Streams of Babel by Carol Plum-Ucci
Short Review: Welcome a the post-9/11 world in which terrorists wield bioweapons and our best intelligence is gathered online by teenagers. Kept me listening and then made me hunt for the sequel.
Long Review: This book is an interesting combination of the lives of an assortment of teens, but it is far from the typical high school drama. The book opens with the death of Cora’s mom. Cora is a loner at school, which we quickly learn has a lot to do with the mom who came home from a life as a photojournalist injured and addicted to morphine.
As the story moves forward, we meet Scott Eberman (paramedic), his brother Owen and Owen’s friend Rain Steckerman (both popular high school athletes), Shahzad Hamdani (teenage computer hacker in Pakistan) and Tyler Ping (teenage computer hacker in New York). The story is told in a round robin of first person, cycling through this assortment of high school students who have all been pulled into the center of an act of bioterrorism.

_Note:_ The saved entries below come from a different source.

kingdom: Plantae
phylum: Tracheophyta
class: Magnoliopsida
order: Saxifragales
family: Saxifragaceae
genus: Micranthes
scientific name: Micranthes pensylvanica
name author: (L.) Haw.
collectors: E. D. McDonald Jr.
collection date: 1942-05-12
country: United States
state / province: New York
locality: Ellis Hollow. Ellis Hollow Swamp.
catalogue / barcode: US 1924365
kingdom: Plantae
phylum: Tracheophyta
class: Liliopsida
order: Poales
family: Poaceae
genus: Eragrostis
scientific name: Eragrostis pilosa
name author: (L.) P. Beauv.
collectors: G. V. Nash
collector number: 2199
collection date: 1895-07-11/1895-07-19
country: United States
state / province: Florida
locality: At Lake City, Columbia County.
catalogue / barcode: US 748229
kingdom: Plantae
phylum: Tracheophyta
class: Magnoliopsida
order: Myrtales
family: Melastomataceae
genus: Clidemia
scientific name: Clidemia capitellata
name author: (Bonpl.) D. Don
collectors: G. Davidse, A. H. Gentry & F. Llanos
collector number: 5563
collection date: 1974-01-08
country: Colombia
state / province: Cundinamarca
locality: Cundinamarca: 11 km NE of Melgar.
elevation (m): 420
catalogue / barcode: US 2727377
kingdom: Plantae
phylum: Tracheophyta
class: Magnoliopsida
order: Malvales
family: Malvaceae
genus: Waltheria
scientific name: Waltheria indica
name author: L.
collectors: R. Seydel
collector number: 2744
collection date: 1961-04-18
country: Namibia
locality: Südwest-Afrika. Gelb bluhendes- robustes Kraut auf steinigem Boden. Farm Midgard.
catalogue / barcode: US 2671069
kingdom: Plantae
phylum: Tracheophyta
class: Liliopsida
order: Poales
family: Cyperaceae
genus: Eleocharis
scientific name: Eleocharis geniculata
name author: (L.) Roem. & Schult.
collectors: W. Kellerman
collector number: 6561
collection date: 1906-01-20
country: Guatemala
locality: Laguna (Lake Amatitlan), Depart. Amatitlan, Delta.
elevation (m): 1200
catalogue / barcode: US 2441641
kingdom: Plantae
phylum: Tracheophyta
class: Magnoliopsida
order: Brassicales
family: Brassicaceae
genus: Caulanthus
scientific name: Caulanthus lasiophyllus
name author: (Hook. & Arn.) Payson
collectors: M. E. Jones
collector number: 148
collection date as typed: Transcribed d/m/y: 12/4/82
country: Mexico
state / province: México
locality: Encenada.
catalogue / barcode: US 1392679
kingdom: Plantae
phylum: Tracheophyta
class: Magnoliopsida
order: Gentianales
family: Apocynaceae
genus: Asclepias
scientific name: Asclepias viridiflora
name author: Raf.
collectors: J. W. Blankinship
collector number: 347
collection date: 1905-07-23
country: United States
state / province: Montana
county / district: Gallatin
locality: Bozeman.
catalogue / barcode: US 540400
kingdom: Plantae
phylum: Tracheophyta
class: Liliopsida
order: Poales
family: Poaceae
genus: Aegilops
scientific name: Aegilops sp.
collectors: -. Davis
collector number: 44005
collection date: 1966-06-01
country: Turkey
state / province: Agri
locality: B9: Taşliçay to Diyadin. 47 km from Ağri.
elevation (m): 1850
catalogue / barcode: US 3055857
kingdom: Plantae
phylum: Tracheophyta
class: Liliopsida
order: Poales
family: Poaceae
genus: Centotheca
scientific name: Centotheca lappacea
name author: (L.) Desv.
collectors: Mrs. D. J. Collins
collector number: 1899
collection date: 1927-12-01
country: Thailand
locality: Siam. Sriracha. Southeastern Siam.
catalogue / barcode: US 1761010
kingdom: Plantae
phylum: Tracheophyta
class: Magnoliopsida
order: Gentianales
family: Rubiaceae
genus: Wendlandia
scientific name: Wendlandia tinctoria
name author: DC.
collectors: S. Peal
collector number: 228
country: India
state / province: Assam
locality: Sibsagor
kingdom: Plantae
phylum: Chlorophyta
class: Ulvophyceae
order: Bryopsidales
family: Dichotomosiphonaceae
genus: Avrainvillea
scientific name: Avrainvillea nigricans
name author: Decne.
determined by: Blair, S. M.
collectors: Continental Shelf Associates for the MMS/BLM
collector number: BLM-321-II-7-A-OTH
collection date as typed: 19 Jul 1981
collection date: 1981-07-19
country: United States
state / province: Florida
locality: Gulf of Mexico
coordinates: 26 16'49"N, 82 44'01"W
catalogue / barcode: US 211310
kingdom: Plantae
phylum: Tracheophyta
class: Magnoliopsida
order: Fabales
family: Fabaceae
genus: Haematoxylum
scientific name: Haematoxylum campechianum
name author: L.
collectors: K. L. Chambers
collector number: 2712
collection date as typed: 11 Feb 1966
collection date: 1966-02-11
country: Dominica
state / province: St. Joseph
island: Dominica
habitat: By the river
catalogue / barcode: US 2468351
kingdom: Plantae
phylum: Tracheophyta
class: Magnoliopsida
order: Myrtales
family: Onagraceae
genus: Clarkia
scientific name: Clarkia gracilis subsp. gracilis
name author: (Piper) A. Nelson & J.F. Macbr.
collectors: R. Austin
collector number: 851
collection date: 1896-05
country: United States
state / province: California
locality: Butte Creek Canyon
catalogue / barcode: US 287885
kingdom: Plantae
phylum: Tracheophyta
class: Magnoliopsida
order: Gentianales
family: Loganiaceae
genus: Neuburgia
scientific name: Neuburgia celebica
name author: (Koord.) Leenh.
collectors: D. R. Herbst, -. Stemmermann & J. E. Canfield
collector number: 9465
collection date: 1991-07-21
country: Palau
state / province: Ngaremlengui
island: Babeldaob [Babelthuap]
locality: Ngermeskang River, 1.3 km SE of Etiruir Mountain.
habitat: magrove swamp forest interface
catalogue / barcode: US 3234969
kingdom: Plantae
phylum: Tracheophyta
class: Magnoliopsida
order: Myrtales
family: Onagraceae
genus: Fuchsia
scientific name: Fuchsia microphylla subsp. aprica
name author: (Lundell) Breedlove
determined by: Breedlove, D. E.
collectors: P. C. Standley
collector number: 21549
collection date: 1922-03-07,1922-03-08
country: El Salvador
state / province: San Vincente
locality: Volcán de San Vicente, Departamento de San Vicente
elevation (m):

With six readers, I do list this as a ‘Full Cast Audio’ book – but it isn’t really. Each voice is tied to a single character and tells their part of the story. It is a good set of voices – though I did like some better than others. That might have a bit to do with my preferring some characters over others, but it certainly wasn’t enough to take away from the enjoyment of listening to this book.
I find myself writing this review on the tenth anniversary of 9/11 and it is definitely a story that is informed by that event. It spends a lot of time chasing down terrorists via what they term ‘v-spying’, an abbreviation of virtual spying done by computer hackers trying to watch for, translate and convert into usable intelligence the online chatter of terrorists.
It is definitely an intense and suspenseful story, but in the end this is a story about six teenagers and their lives. Some of it is about being in the wrong place at the wrong time – but it quickly becomes clear that each person in this story has their own opportunity to take action. For these six, their choices and experiences reach far beyond the personal sphere – but in the end they are still teenagers. A good deal of the narrative traces the inner journey that every teen has to take as they navigate their way to adulthood.
I don’t want to tell you any more details for fear of spoiling some of the suspense. Suffice it to say that I enjoyed it and quickly sought out the sequel.